Written instruction >> Retype each of the records below, character for character, with nothing changed or left out.

Data for this task >>
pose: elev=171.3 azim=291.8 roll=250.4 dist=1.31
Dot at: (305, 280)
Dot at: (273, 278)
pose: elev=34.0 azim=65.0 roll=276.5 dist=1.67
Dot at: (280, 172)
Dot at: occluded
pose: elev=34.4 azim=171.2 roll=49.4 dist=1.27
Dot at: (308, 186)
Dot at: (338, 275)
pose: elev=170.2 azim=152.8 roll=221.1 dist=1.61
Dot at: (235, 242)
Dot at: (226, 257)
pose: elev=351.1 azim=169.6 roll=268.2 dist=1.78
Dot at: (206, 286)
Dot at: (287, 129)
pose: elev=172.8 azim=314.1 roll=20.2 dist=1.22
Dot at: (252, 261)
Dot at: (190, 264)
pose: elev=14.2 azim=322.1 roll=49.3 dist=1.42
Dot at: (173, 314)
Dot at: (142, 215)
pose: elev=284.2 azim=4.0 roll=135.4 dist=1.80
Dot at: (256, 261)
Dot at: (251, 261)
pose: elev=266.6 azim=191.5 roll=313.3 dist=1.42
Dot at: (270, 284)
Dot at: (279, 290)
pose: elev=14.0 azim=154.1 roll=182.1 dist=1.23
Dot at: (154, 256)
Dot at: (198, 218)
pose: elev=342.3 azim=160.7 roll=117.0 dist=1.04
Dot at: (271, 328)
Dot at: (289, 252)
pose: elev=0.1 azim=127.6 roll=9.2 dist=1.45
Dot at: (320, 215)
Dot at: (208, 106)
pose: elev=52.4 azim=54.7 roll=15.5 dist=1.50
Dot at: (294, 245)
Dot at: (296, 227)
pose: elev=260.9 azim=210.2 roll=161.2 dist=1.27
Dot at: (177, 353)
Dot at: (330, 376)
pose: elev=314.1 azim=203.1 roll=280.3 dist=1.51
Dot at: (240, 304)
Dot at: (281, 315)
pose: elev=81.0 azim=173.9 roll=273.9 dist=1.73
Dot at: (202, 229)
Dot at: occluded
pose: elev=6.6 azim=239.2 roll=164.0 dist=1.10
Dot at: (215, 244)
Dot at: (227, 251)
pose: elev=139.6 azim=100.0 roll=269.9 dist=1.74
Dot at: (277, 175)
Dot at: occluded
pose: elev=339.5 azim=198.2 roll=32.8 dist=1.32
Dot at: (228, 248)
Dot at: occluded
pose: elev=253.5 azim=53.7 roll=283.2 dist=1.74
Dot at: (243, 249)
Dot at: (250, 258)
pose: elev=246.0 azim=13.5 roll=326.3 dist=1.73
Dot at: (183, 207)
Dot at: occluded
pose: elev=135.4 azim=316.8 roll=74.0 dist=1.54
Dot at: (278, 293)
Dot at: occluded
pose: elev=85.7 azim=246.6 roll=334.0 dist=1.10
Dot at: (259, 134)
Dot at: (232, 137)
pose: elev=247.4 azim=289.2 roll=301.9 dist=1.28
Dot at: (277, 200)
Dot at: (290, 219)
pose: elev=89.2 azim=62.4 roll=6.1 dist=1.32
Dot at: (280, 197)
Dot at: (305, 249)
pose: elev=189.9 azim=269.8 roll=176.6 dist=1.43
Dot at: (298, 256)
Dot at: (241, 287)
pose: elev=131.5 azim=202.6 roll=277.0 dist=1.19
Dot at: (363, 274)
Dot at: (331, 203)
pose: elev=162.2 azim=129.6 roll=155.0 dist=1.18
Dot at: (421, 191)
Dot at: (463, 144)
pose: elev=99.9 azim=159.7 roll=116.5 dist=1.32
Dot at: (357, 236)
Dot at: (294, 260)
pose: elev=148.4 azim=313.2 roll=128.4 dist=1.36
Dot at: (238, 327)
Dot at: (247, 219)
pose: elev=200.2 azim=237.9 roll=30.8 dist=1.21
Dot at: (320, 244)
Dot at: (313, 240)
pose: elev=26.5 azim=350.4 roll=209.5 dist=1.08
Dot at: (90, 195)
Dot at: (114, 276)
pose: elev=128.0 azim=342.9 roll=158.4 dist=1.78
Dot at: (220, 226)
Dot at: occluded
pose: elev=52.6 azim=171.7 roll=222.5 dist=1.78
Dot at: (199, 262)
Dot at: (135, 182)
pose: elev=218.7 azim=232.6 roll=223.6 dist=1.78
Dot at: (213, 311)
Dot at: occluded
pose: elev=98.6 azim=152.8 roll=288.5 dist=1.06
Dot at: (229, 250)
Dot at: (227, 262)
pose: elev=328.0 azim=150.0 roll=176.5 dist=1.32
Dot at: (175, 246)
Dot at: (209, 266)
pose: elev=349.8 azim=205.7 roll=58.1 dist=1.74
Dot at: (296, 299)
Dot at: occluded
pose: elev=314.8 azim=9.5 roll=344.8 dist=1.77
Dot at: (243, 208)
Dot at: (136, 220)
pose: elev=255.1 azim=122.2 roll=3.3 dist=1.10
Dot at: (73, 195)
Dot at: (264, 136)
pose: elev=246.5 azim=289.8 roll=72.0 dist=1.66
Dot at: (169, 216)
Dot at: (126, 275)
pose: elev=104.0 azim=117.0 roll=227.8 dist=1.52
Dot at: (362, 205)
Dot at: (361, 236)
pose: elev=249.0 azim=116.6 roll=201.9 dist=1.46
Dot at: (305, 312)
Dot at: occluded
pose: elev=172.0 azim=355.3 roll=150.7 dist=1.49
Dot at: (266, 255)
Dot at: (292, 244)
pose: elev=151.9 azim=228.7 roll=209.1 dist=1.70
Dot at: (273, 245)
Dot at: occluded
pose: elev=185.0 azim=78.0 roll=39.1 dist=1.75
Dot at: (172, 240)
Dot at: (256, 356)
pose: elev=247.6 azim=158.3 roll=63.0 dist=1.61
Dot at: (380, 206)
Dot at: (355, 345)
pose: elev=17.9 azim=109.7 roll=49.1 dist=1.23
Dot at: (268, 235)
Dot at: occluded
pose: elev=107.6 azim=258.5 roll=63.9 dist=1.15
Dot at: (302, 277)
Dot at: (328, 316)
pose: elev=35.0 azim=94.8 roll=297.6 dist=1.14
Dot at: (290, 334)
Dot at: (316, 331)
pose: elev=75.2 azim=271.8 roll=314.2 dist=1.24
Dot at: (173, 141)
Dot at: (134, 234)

The reply >>
pose: elev=171.3 azim=291.8 roll=250.4 dist=1.31
Dot at: (305, 280)
Dot at: (273, 278)
pose: elev=34.0 azim=65.0 roll=276.5 dist=1.67
Dot at: (280, 172)
Dot at: occluded
pose: elev=34.4 azim=171.2 roll=49.4 dist=1.27
Dot at: (308, 186)
Dot at: (338, 275)
pose: elev=170.2 azim=152.8 roll=221.1 dist=1.61
Dot at: (235, 242)
Dot at: (226, 257)
pose: elev=351.1 azim=169.6 roll=268.2 dist=1.78
Dot at: (206, 286)
Dot at: (287, 129)
pose: elev=172.8 azim=314.1 roll=20.2 dist=1.22
Dot at: (252, 261)
Dot at: (190, 264)
pose: elev=14.2 azim=322.1 roll=49.3 dist=1.42
Dot at: (173, 314)
Dot at: (142, 215)
pose: elev=284.2 azim=4.0 roll=135.4 dist=1.80
Dot at: (256, 261)
Dot at: (251, 261)
pose: elev=266.6 azim=191.5 roll=313.3 dist=1.42
Dot at: (270, 284)
Dot at: (279, 290)
pose: elev=14.0 azim=154.1 roll=182.1 dist=1.23
Dot at: (154, 256)
Dot at: (198, 218)
pose: elev=342.3 azim=160.7 roll=117.0 dist=1.04
Dot at: (271, 328)
Dot at: (289, 252)
pose: elev=0.1 azim=127.6 roll=9.2 dist=1.45
Dot at: (320, 215)
Dot at: (208, 106)
pose: elev=52.4 azim=54.7 roll=15.5 dist=1.50
Dot at: (294, 245)
Dot at: (296, 227)
pose: elev=260.9 azim=210.2 roll=161.2 dist=1.27
Dot at: (177, 353)
Dot at: (330, 376)
pose: elev=314.1 azim=203.1 roll=280.3 dist=1.51
Dot at: (240, 304)
Dot at: (281, 315)
pose: elev=81.0 azim=173.9 roll=273.9 dist=1.73
Dot at: (202, 229)
Dot at: occluded
pose: elev=6.6 azim=239.2 roll=164.0 dist=1.10
Dot at: (215, 244)
Dot at: (227, 251)
pose: elev=139.6 azim=100.0 roll=269.9 dist=1.74
Dot at: (277, 175)
Dot at: occluded
pose: elev=339.5 azim=198.2 roll=32.8 dist=1.32
Dot at: (228, 248)
Dot at: occluded
pose: elev=253.5 azim=53.7 roll=283.2 dist=1.74
Dot at: (243, 249)
Dot at: (250, 258)
pose: elev=246.0 azim=13.5 roll=326.3 dist=1.73
Dot at: (183, 207)
Dot at: occluded
pose: elev=135.4 azim=316.8 roll=74.0 dist=1.54
Dot at: (278, 293)
Dot at: occluded
pose: elev=85.7 azim=246.6 roll=334.0 dist=1.10
Dot at: (259, 134)
Dot at: (232, 137)
pose: elev=247.4 azim=289.2 roll=301.9 dist=1.28
Dot at: (277, 200)
Dot at: (290, 219)
pose: elev=89.2 azim=62.4 roll=6.1 dist=1.32
Dot at: (280, 197)
Dot at: (305, 249)
pose: elev=189.9 azim=269.8 roll=176.6 dist=1.43
Dot at: (298, 256)
Dot at: (241, 287)
pose: elev=131.5 azim=202.6 roll=277.0 dist=1.19
Dot at: (363, 274)
Dot at: (331, 203)
pose: elev=162.2 azim=129.6 roll=155.0 dist=1.18
Dot at: (421, 191)
Dot at: (463, 144)
pose: elev=99.9 azim=159.7 roll=116.5 dist=1.32
Dot at: (357, 236)
Dot at: (294, 260)
pose: elev=148.4 azim=313.2 roll=128.4 dist=1.36
Dot at: (238, 327)
Dot at: (247, 219)
pose: elev=200.2 azim=237.9 roll=30.8 dist=1.21
Dot at: (320, 244)
Dot at: (313, 240)
pose: elev=26.5 azim=350.4 roll=209.5 dist=1.08
Dot at: (90, 195)
Dot at: (114, 276)
pose: elev=128.0 azim=342.9 roll=158.4 dist=1.78
Dot at: (220, 226)
Dot at: occluded
pose: elev=52.6 azim=171.7 roll=222.5 dist=1.78
Dot at: (199, 262)
Dot at: (135, 182)
pose: elev=218.7 azim=232.6 roll=223.6 dist=1.78
Dot at: (213, 311)
Dot at: occluded
pose: elev=98.6 azim=152.8 roll=288.5 dist=1.06
Dot at: (229, 250)
Dot at: (227, 262)
pose: elev=328.0 azim=150.0 roll=176.5 dist=1.32
Dot at: (175, 246)
Dot at: (209, 266)
pose: elev=349.8 azim=205.7 roll=58.1 dist=1.74
Dot at: (296, 299)
Dot at: occluded
pose: elev=314.8 azim=9.5 roll=344.8 dist=1.77
Dot at: (243, 208)
Dot at: (136, 220)
pose: elev=255.1 azim=122.2 roll=3.3 dist=1.10
Dot at: (73, 195)
Dot at: (264, 136)
pose: elev=246.5 azim=289.8 roll=72.0 dist=1.66
Dot at: (169, 216)
Dot at: (126, 275)
pose: elev=104.0 azim=117.0 roll=227.8 dist=1.52
Dot at: (362, 205)
Dot at: (361, 236)
pose: elev=249.0 azim=116.6 roll=201.9 dist=1.46
Dot at: (305, 312)
Dot at: occluded
pose: elev=172.0 azim=355.3 roll=150.7 dist=1.49
Dot at: (266, 255)
Dot at: (292, 244)
pose: elev=151.9 azim=228.7 roll=209.1 dist=1.70
Dot at: (273, 245)
Dot at: occluded
pose: elev=185.0 azim=78.0 roll=39.1 dist=1.75
Dot at: (172, 240)
Dot at: (256, 356)
pose: elev=247.6 azim=158.3 roll=63.0 dist=1.61
Dot at: (380, 206)
Dot at: (355, 345)
pose: elev=17.9 azim=109.7 roll=49.1 dist=1.23
Dot at: (268, 235)
Dot at: occluded
pose: elev=107.6 azim=258.5 roll=63.9 dist=1.15
Dot at: (302, 277)
Dot at: (328, 316)
pose: elev=35.0 azim=94.8 roll=297.6 dist=1.14
Dot at: (290, 334)
Dot at: (316, 331)
pose: elev=75.2 azim=271.8 roll=314.2 dist=1.24
Dot at: (173, 141)
Dot at: (134, 234)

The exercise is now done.